[Start of section]

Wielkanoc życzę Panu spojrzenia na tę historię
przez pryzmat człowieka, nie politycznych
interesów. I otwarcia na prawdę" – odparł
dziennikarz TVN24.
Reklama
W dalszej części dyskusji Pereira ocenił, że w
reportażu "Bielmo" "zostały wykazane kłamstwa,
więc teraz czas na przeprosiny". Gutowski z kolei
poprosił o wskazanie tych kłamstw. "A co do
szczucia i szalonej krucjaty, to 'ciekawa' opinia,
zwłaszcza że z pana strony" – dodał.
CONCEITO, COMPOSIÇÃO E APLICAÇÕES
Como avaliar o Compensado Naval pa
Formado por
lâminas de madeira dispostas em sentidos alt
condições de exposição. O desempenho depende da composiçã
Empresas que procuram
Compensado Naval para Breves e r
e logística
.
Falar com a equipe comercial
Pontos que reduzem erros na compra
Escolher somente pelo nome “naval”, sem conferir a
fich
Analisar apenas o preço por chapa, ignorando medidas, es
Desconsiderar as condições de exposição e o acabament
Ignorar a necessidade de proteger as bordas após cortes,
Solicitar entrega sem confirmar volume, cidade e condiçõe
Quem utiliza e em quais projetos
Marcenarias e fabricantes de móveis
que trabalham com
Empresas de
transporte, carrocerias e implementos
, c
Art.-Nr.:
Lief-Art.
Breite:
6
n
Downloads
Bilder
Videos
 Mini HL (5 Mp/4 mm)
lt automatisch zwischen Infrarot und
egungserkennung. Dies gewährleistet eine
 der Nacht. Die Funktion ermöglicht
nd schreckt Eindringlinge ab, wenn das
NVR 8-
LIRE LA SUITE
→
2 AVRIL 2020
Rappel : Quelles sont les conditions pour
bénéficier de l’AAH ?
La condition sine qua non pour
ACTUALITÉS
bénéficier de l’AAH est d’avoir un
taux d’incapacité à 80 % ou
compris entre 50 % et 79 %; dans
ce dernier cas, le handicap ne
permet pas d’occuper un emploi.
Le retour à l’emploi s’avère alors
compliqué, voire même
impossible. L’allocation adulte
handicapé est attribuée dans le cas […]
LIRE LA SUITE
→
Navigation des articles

[End of section]

*The problem*:
Starting at the top, retype every line of the material above exactly.

*Written answer*:
Wielkanoc życzę Panu spojrzenia na tę historię
przez pryzmat człowieka, nie politycznych
interesów. I otwarcia na prawdę" – odparł
dziennikarz TVN24.
Reklama
W dalszej części dyskusji Pereira ocenił, że w
reportażu "Bielmo" "zostały wykazane kłamstwa,
więc teraz czas na przeprosiny". Gutowski z kolei
poprosił o wskazanie tych kłamstw. "A co do
szczucia i szalonej krucjaty, to 'ciekawa' opinia,
zwłaszcza że z pana strony" – dodał.
CONCEITO, COMPOSIÇÃO E APLICAÇÕES
Como avaliar o Compensado Naval pa
Formado por
lâminas de madeira dispostas em sentidos alt
condições de exposição. O desempenho depende da composiçã
Empresas que procuram
Compensado Naval para Breves e r
e logística
.
Falar com a equipe comercial
Pontos que reduzem erros na compra
Escolher somente pelo nome “naval”, sem conferir a
fich
Analisar apenas o preço por chapa, ignorando medidas, es
Desconsiderar as condições de exposição e o acabament
Ignorar a necessidade de proteger as bordas após cortes,
Solicitar entrega sem confirmar volume, cidade e condiçõe
Quem utiliza e em quais projetos
Marcenarias e fabricantes de móveis
que trabalham com
Empresas de
transporte, carrocerias e implementos
, c
Art.-Nr.:
Lief-Art.
Breite:
6
n
Downloads
Bilder
Videos
 Mini HL (5 Mp/4 mm)
lt automatisch zwischen Infrarot und
egungserkennung. Dies gewährleistet eine
 der Nacht. Die Funktion ermöglicht
nd schreckt Eindringlinge ab, wenn das
NVR 8-
LIRE LA SUITE
→
2 AVRIL 2020
Rappel : Quelles sont les conditions pour
bénéficier de l’AAH ?
La condition sine qua non pour
ACTUALITÉS
bénéficier de l’AAH est d’avoir un
taux d’incapacité à 80 % ou
compris entre 50 % et 79 %; dans
ce dernier cas, le handicap ne
permet pas d’occuper un emploi.
Le retour à l’emploi s’avère alors
compliqué, voire même
impossible. L’allocation adulte
handicapé est attribuée dans le cas […]
LIRE LA SUITE
→
Navigation des articles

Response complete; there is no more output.